Avere una opinione seguendo attentamente le partite di calcio è altro da quello che puoi ricavare leggendo resoconti giornalistici e – non secondario – sono stato, assai spesso, in forte disaccordo con la quasi totalità dei giornalisti sportivi.

Con il precedente allenatore, Luciano Spalletti, spesso non erano in grado neppure di capirne correttamente il modulo di gioco e comunque giudicavano e giudicano quasi esclusivamente in base al risultato finale della gara.

Avere una opinione diretta e saperla motivare mi davano la possibilità di controbattere – avendone voglia – ricostruzioni fantasiose e infondate su partite, campionati, coppe.
Negli sfottò sui social sono (quasi sempre) riuscito a rimanere nel buon gusto e ho evitato di commentare le cose più becere che ho letto tra le reazioni ai già mediocri articoli dei giornali sportivi.

Il punto è che sapevo, ero in grado di discutere, trovavo persone con un quoziente di intelligenza sufficiente per chiacchierare di gioco oltre il tifo.
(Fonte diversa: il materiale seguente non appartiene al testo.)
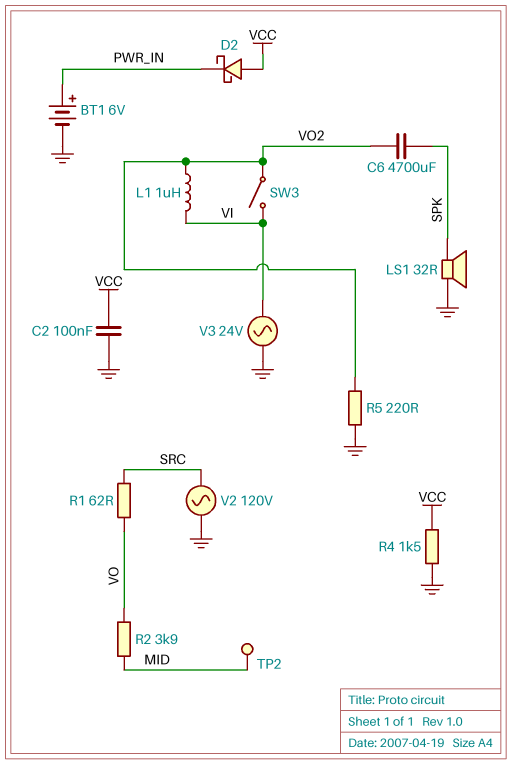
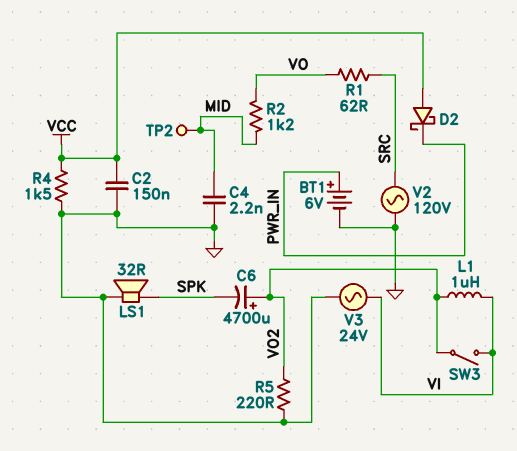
C2: 100nF (GND, VCC) -> 150nF (GND, VCC)
C4: none -> 2.2nF (GND, MID)
C6: 4700uF (SPK, VO2) -> 4700uF (plus VO2, minus SPK)
R2: 3.9k (MID, VO) -> 1.2k (MID, VO)

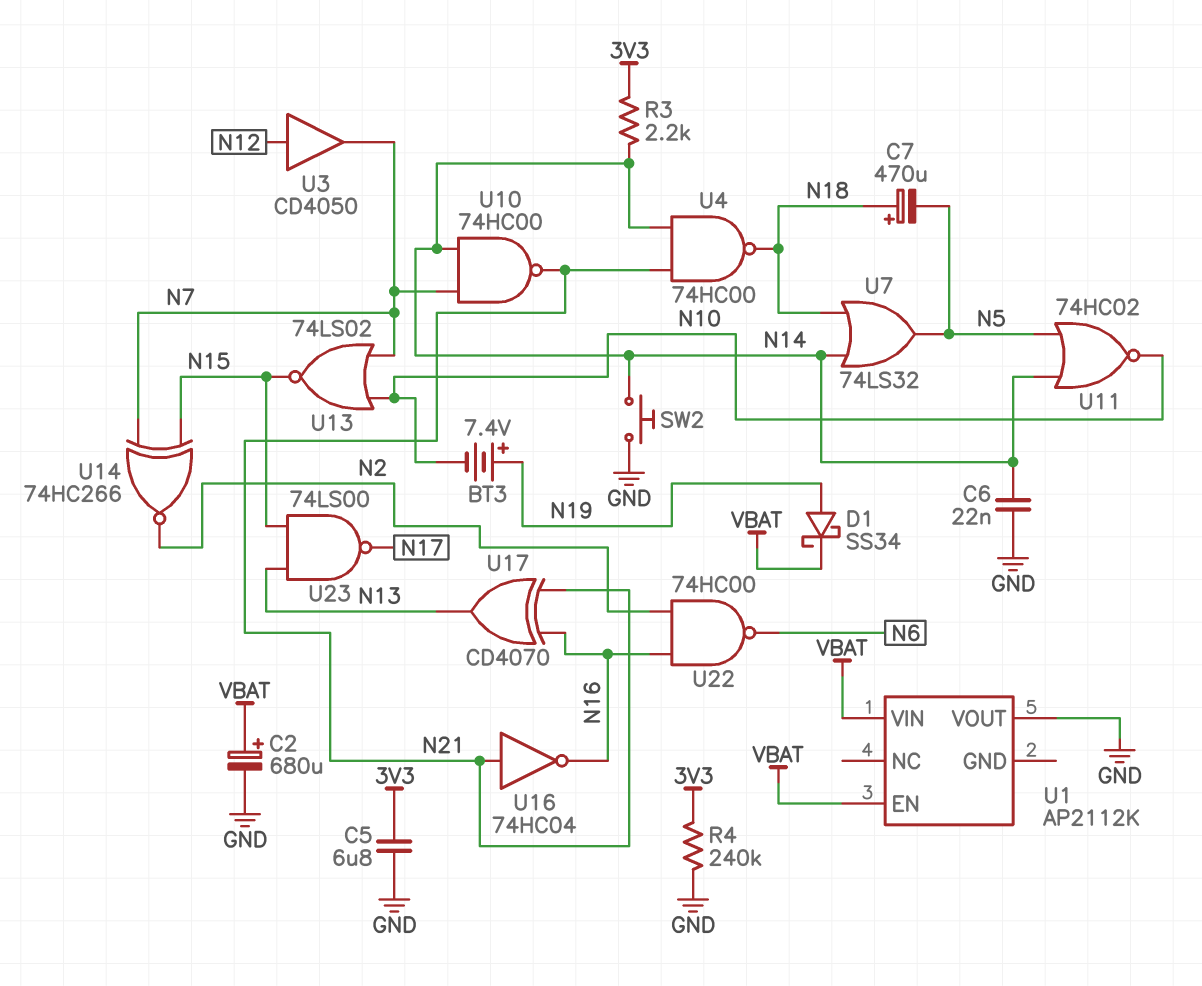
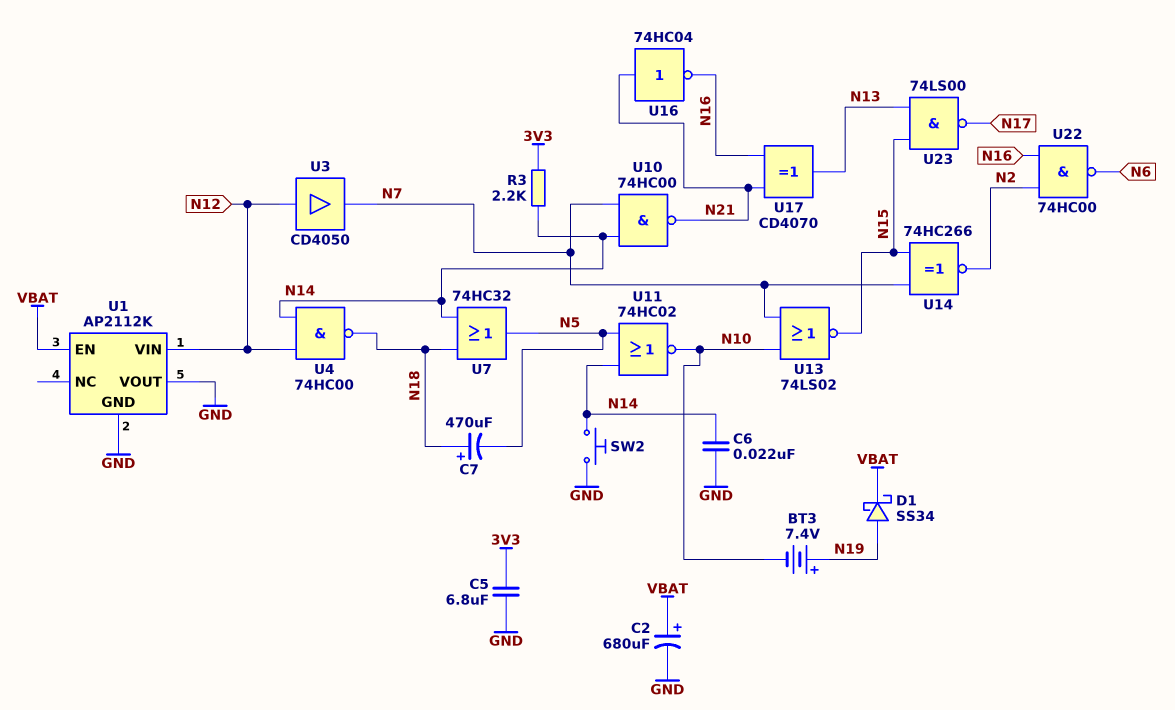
R4: 240k (3V3, GND) -> none
U1 pin GND: none -> GND
U1 pin VIN: VBAT -> N12
U4: NAND 74HC00 (in N14, in N21, out N18) -> NAND 74HC00 (in N12, in N14, out N18)
U7: OR 74LS32 (in N14, in N18, out N5) -> OR 74HC32 (in N14, in N18, out N5)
Solitamente ascoltavo se si parlava di partite che non avevo visto intervenendo solo su qualche episodio eclatante che la televisione e il web mi avevano fatto vedere comunque; se invece il tema era la mia squadra argomentavo i miei convincimenti.
Ora non posso più farlo e intervisto mio figlio prima di leggere o ascoltare opinioni di giornalai e tifosi. Del resto in passato se discutevo di una partita della Roma con qualcuno la prima domanda che facevo era se avesse visto o meno la gara.

Perché a parlare senza sapere son buoni tutti.
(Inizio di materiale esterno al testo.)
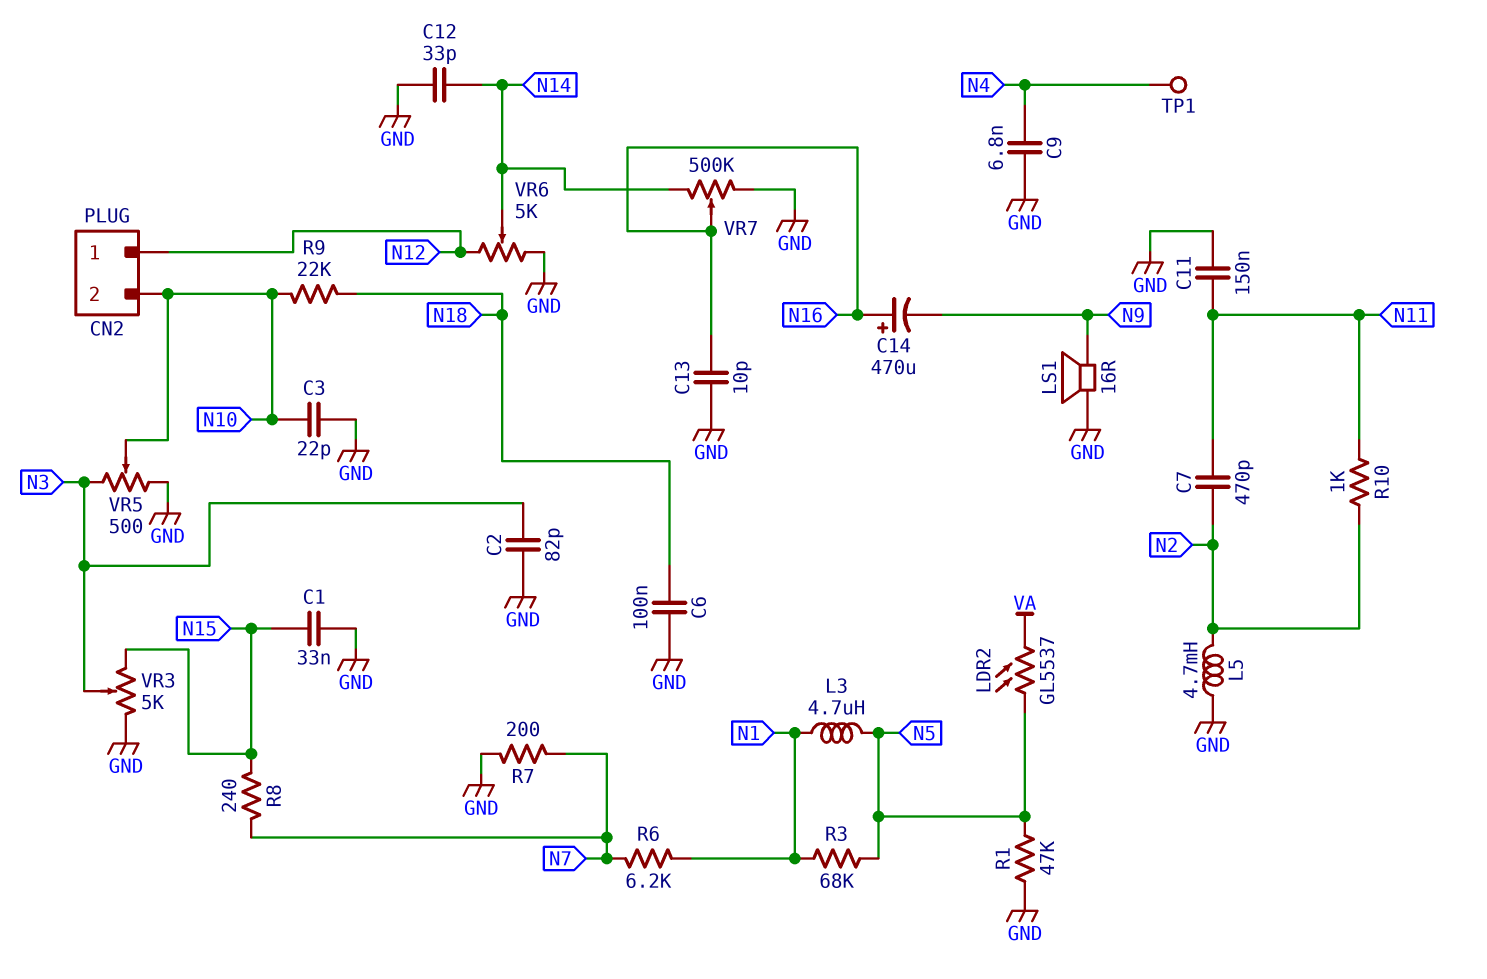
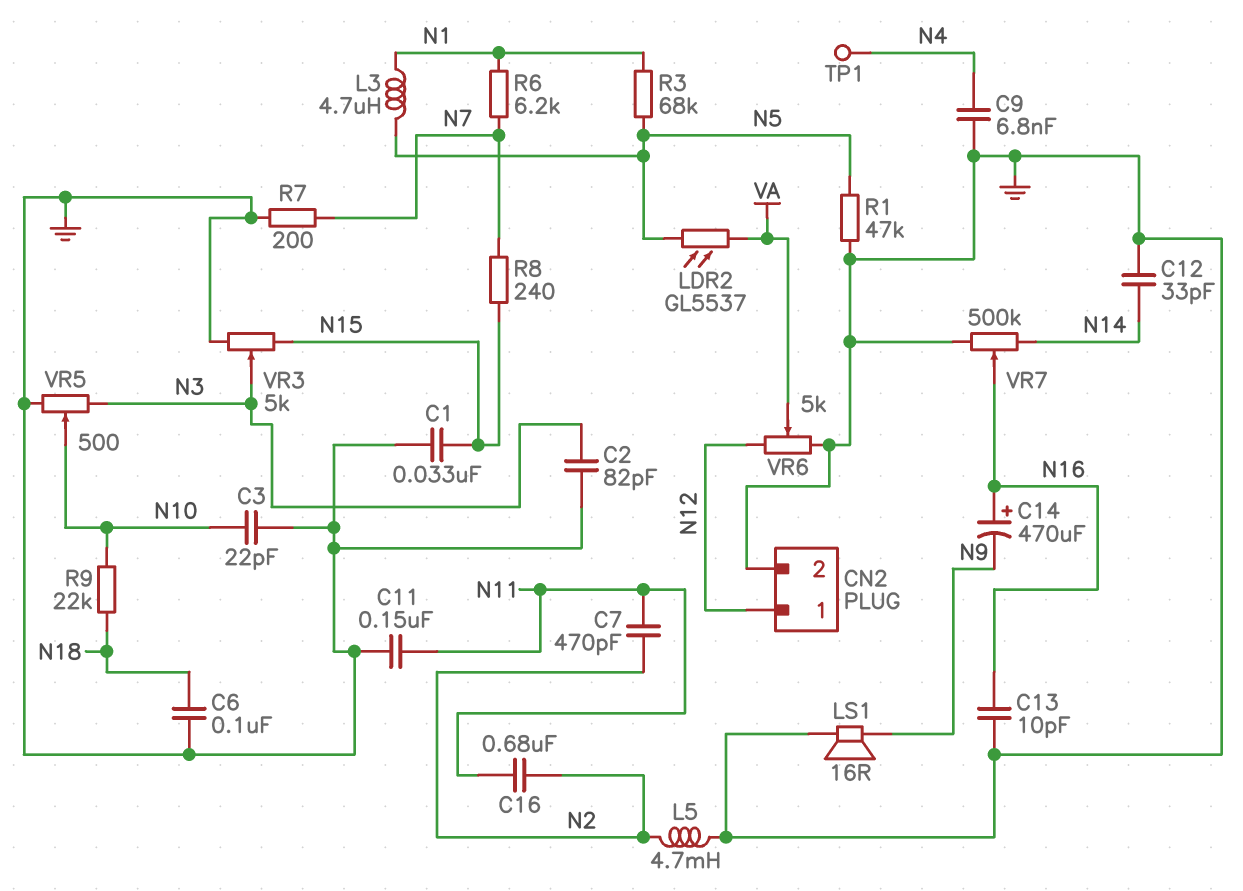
C16: none -> 680nF (N2, N11)
CN2 pin 2: N10 -> GND
R10: 1k (N2, N11) -> none
VR6: 5k (GND, N12, wiper N14) -> 5k (GND, N12, wiper VA)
Quest’ultima frase è il cardine e il motivo della mia storiella.

Se non conosco una cosa ma ho solo una impressione in merito ad essa non ne parlo. Il non parlarne mi pare una cosa di buon senso e di prudenza.

Trovo incredibili diverse cose oggidì: chi dovrebbe essere tenuto a conoscere un argomento (per ruolo, posizione, responsabilità) e ne parla dimostrando tutta la sua ignoranza, chi prende il falso per vero e parla, chi parla influenzato da colossali bufale (o dal tweet di qualcuno), chi si accanisce avventurandosi in ambiti che prevedono e pretendono conoscenze e studi specifici che non ha, chi usa solo la fede ma non sa cosa sia la ragione, chi conosce il vero ma non ha voce per smentire il falso.

Io potrò anche vedere qualche partita della Roma al pub ma questo Paese va a rotoli.